Chapter Twenty-Three

Of Course I Can Get A Spectrum

Molly was more certain than ever that Joe could feel emotion as his latest report came through her translator.

“How do you know they’re missing?” She put the question as calmly as she could, remembering how the Nethneen had been so careful of her own feelings earlier. “I thought you couldn’t identify their individual signals.” “I can’t. That’s why I was so slow realizing what was happening. Several of the branches—the passages—in the present section of the model have simply stopped growing. Since others were extending normally and the pattern is fairly complex already, the frozen ones weren’t obvious without careful examination. Carol, with her memory, might have spotted the situation more quickly; I could not.” “Couldn’t the passages simply have reached dead ends?” “That would have been indicated; a good many have been. Some things I did foresee clearly enough to program. I cannot see any interpretation for this other than a stoppage of incoming signals, though the fact that the height of the surface over much of the mapped area has changed slightly—a centimeter or two—may also be relevant. I am of course heading for the nearest of the frozen branches as quickly as possible, to see for myself what’s happened.”

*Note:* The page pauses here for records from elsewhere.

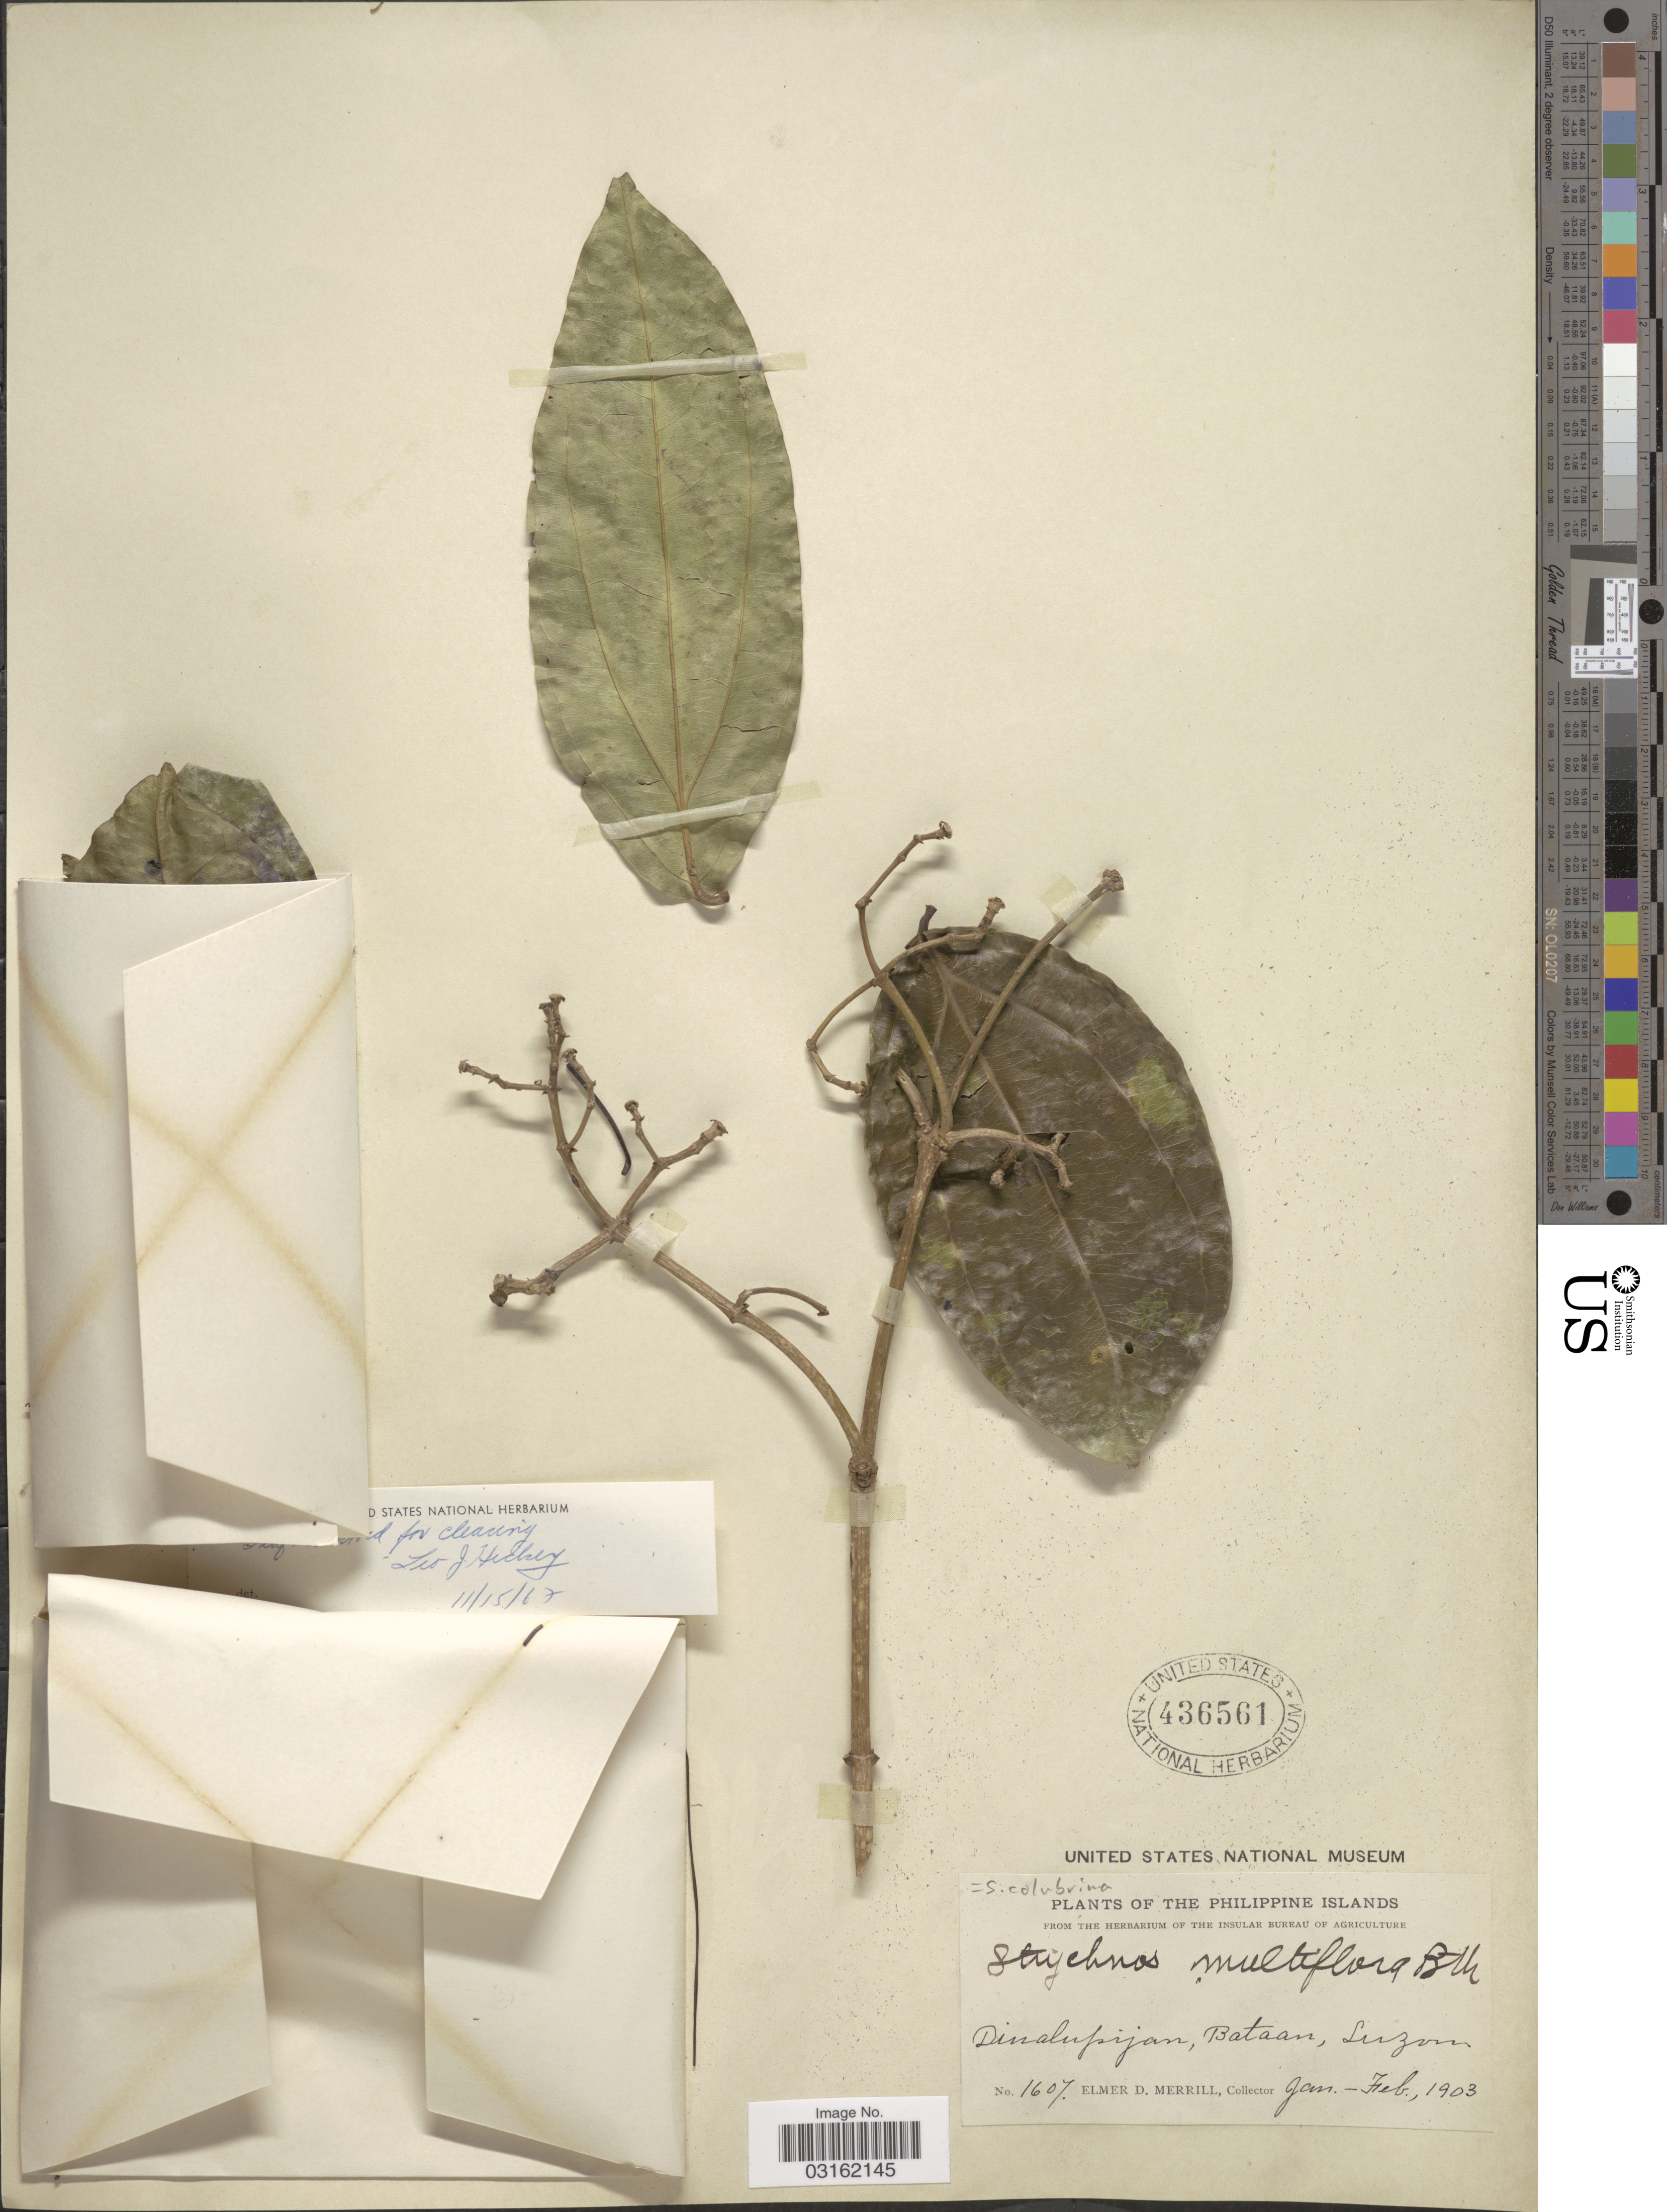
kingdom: Plantae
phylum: Tracheophyta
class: Magnoliopsida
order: Gentianales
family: Loganiaceae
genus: Strychnos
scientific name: Strychnos colubrina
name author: L.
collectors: E. D. Merrill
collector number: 1607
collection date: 1903-01/1903-02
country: Philippines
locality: The Philippine Islands, Dinalupijan, Bataan, Luzon.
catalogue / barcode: US 436561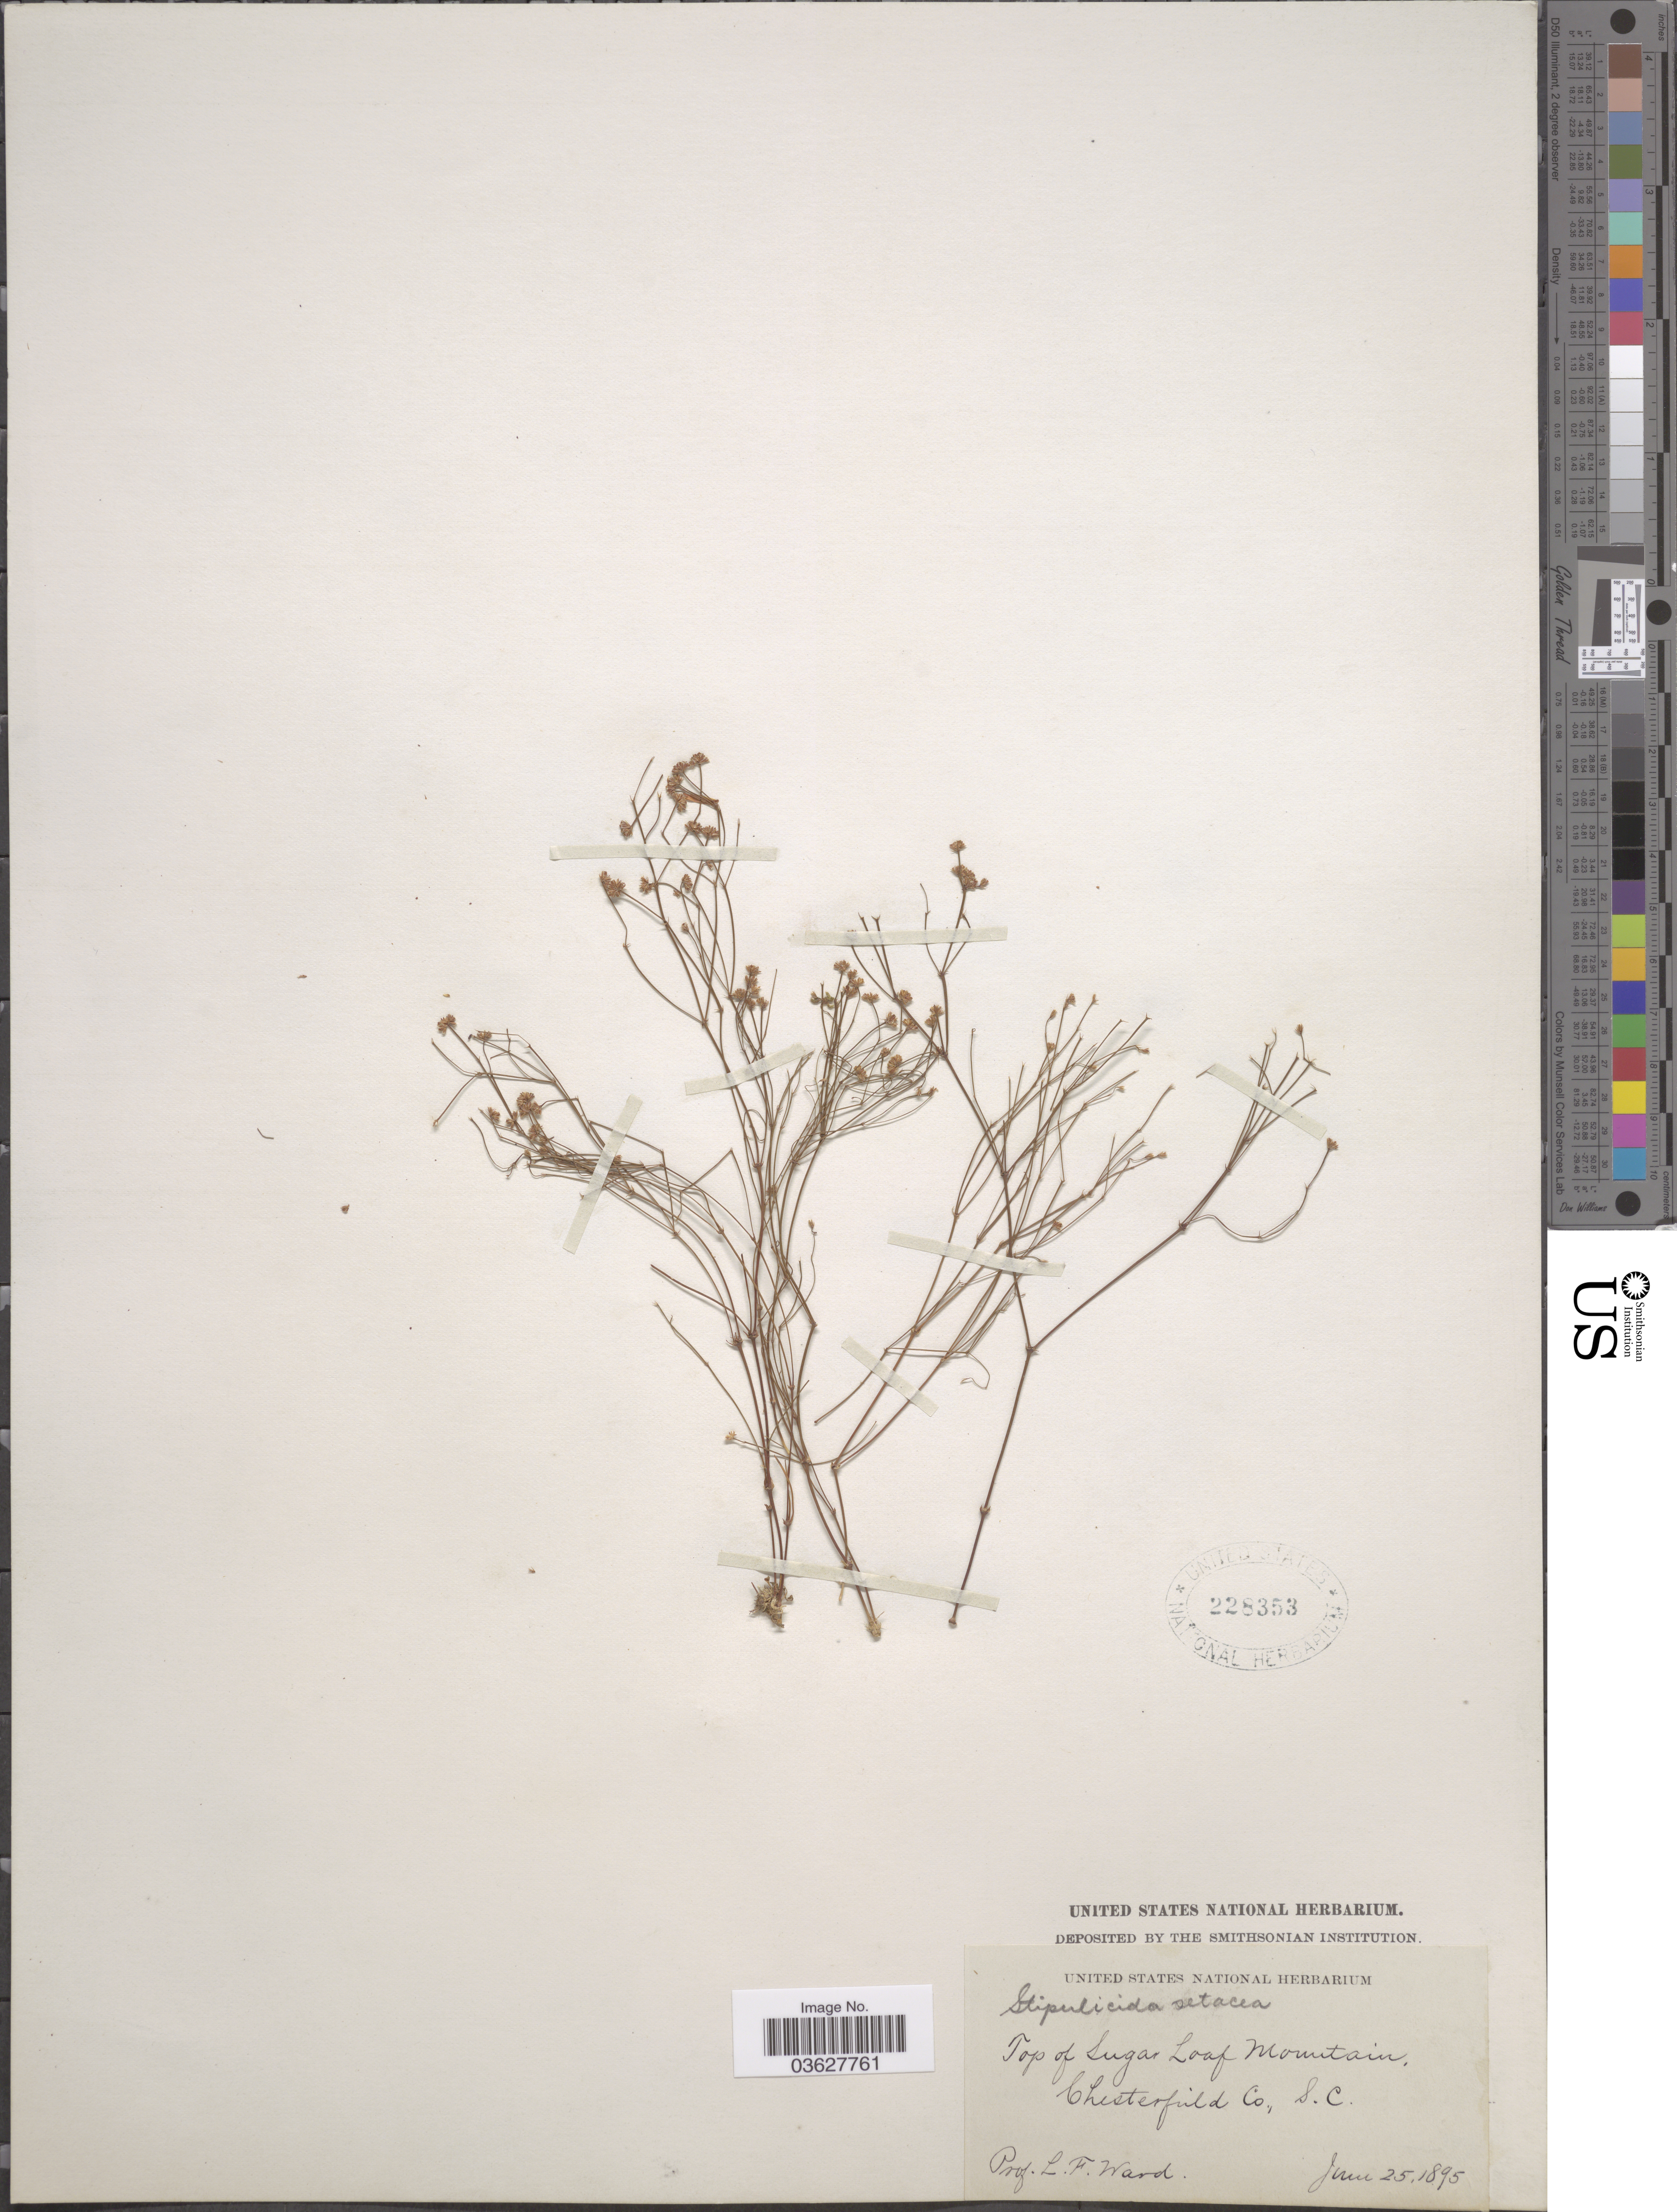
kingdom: Plantae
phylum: Tracheophyta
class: Magnoliopsida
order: Caryophyllales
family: Caryophyllaceae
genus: Stipulicida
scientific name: Stipulicida setacea var. setacea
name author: Michx.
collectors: L. Ward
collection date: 1895-06-25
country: United States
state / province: South Carolina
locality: Top of Sugar Loaf Mountain, Chesterfield Co.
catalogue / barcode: US 228353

Molly just managed to restrain a comment about possible danger. Joe would be careful, of course, but he could no more ignore the situation than could Carol or, basically, than Molly herself. It was Carol who actually spoke, and it was some time before Molly realized that the Shervah was also giving prime thought to analyzing the danger—the danger to the mappers, of course.

“Joe, don’t go too fast. Please examine and describe as carefully as you can the nature of the rock, or whatever may form the walls of the passages you traverse. If you have time to stop and take samples, or even do a quick spectral analysis, do it.”

“You have an idea of what may have happened?”

“Not a full scenario. A possible backdrop. Get the data to me, please.”

“I will. I am just approaching the surface. I told you earlier that this area was much smoother, according to the radar model, between the actual tunnel openings than it is farther from the poles. I have not seen such material before on my own world. As I approach, the smoothness starts to show a pattern of cracks outlining polygons of usually five or six sides, anywhere from four or five centimeters across to eight or ten times that size, the edges rather curled up—pardon the word—away from the surface and toward Enigma’s interior.” One of Carol’s eyes rolled toward her companion; Molly caught the glance and nodded.

The Shervah interjected a question. “Is that concavity true of all the polygons, or are some of them flatter, rougher, and set farther from the surface—as though a curved plate such as you are describing had been removed?” Joe gave no answer for several seconds; Carol and Molly waited patiently, knowing that he must be making a careful search for the sort of feature she had suggested. Charley’s voice started to sound, and ceased again before he had completed a word.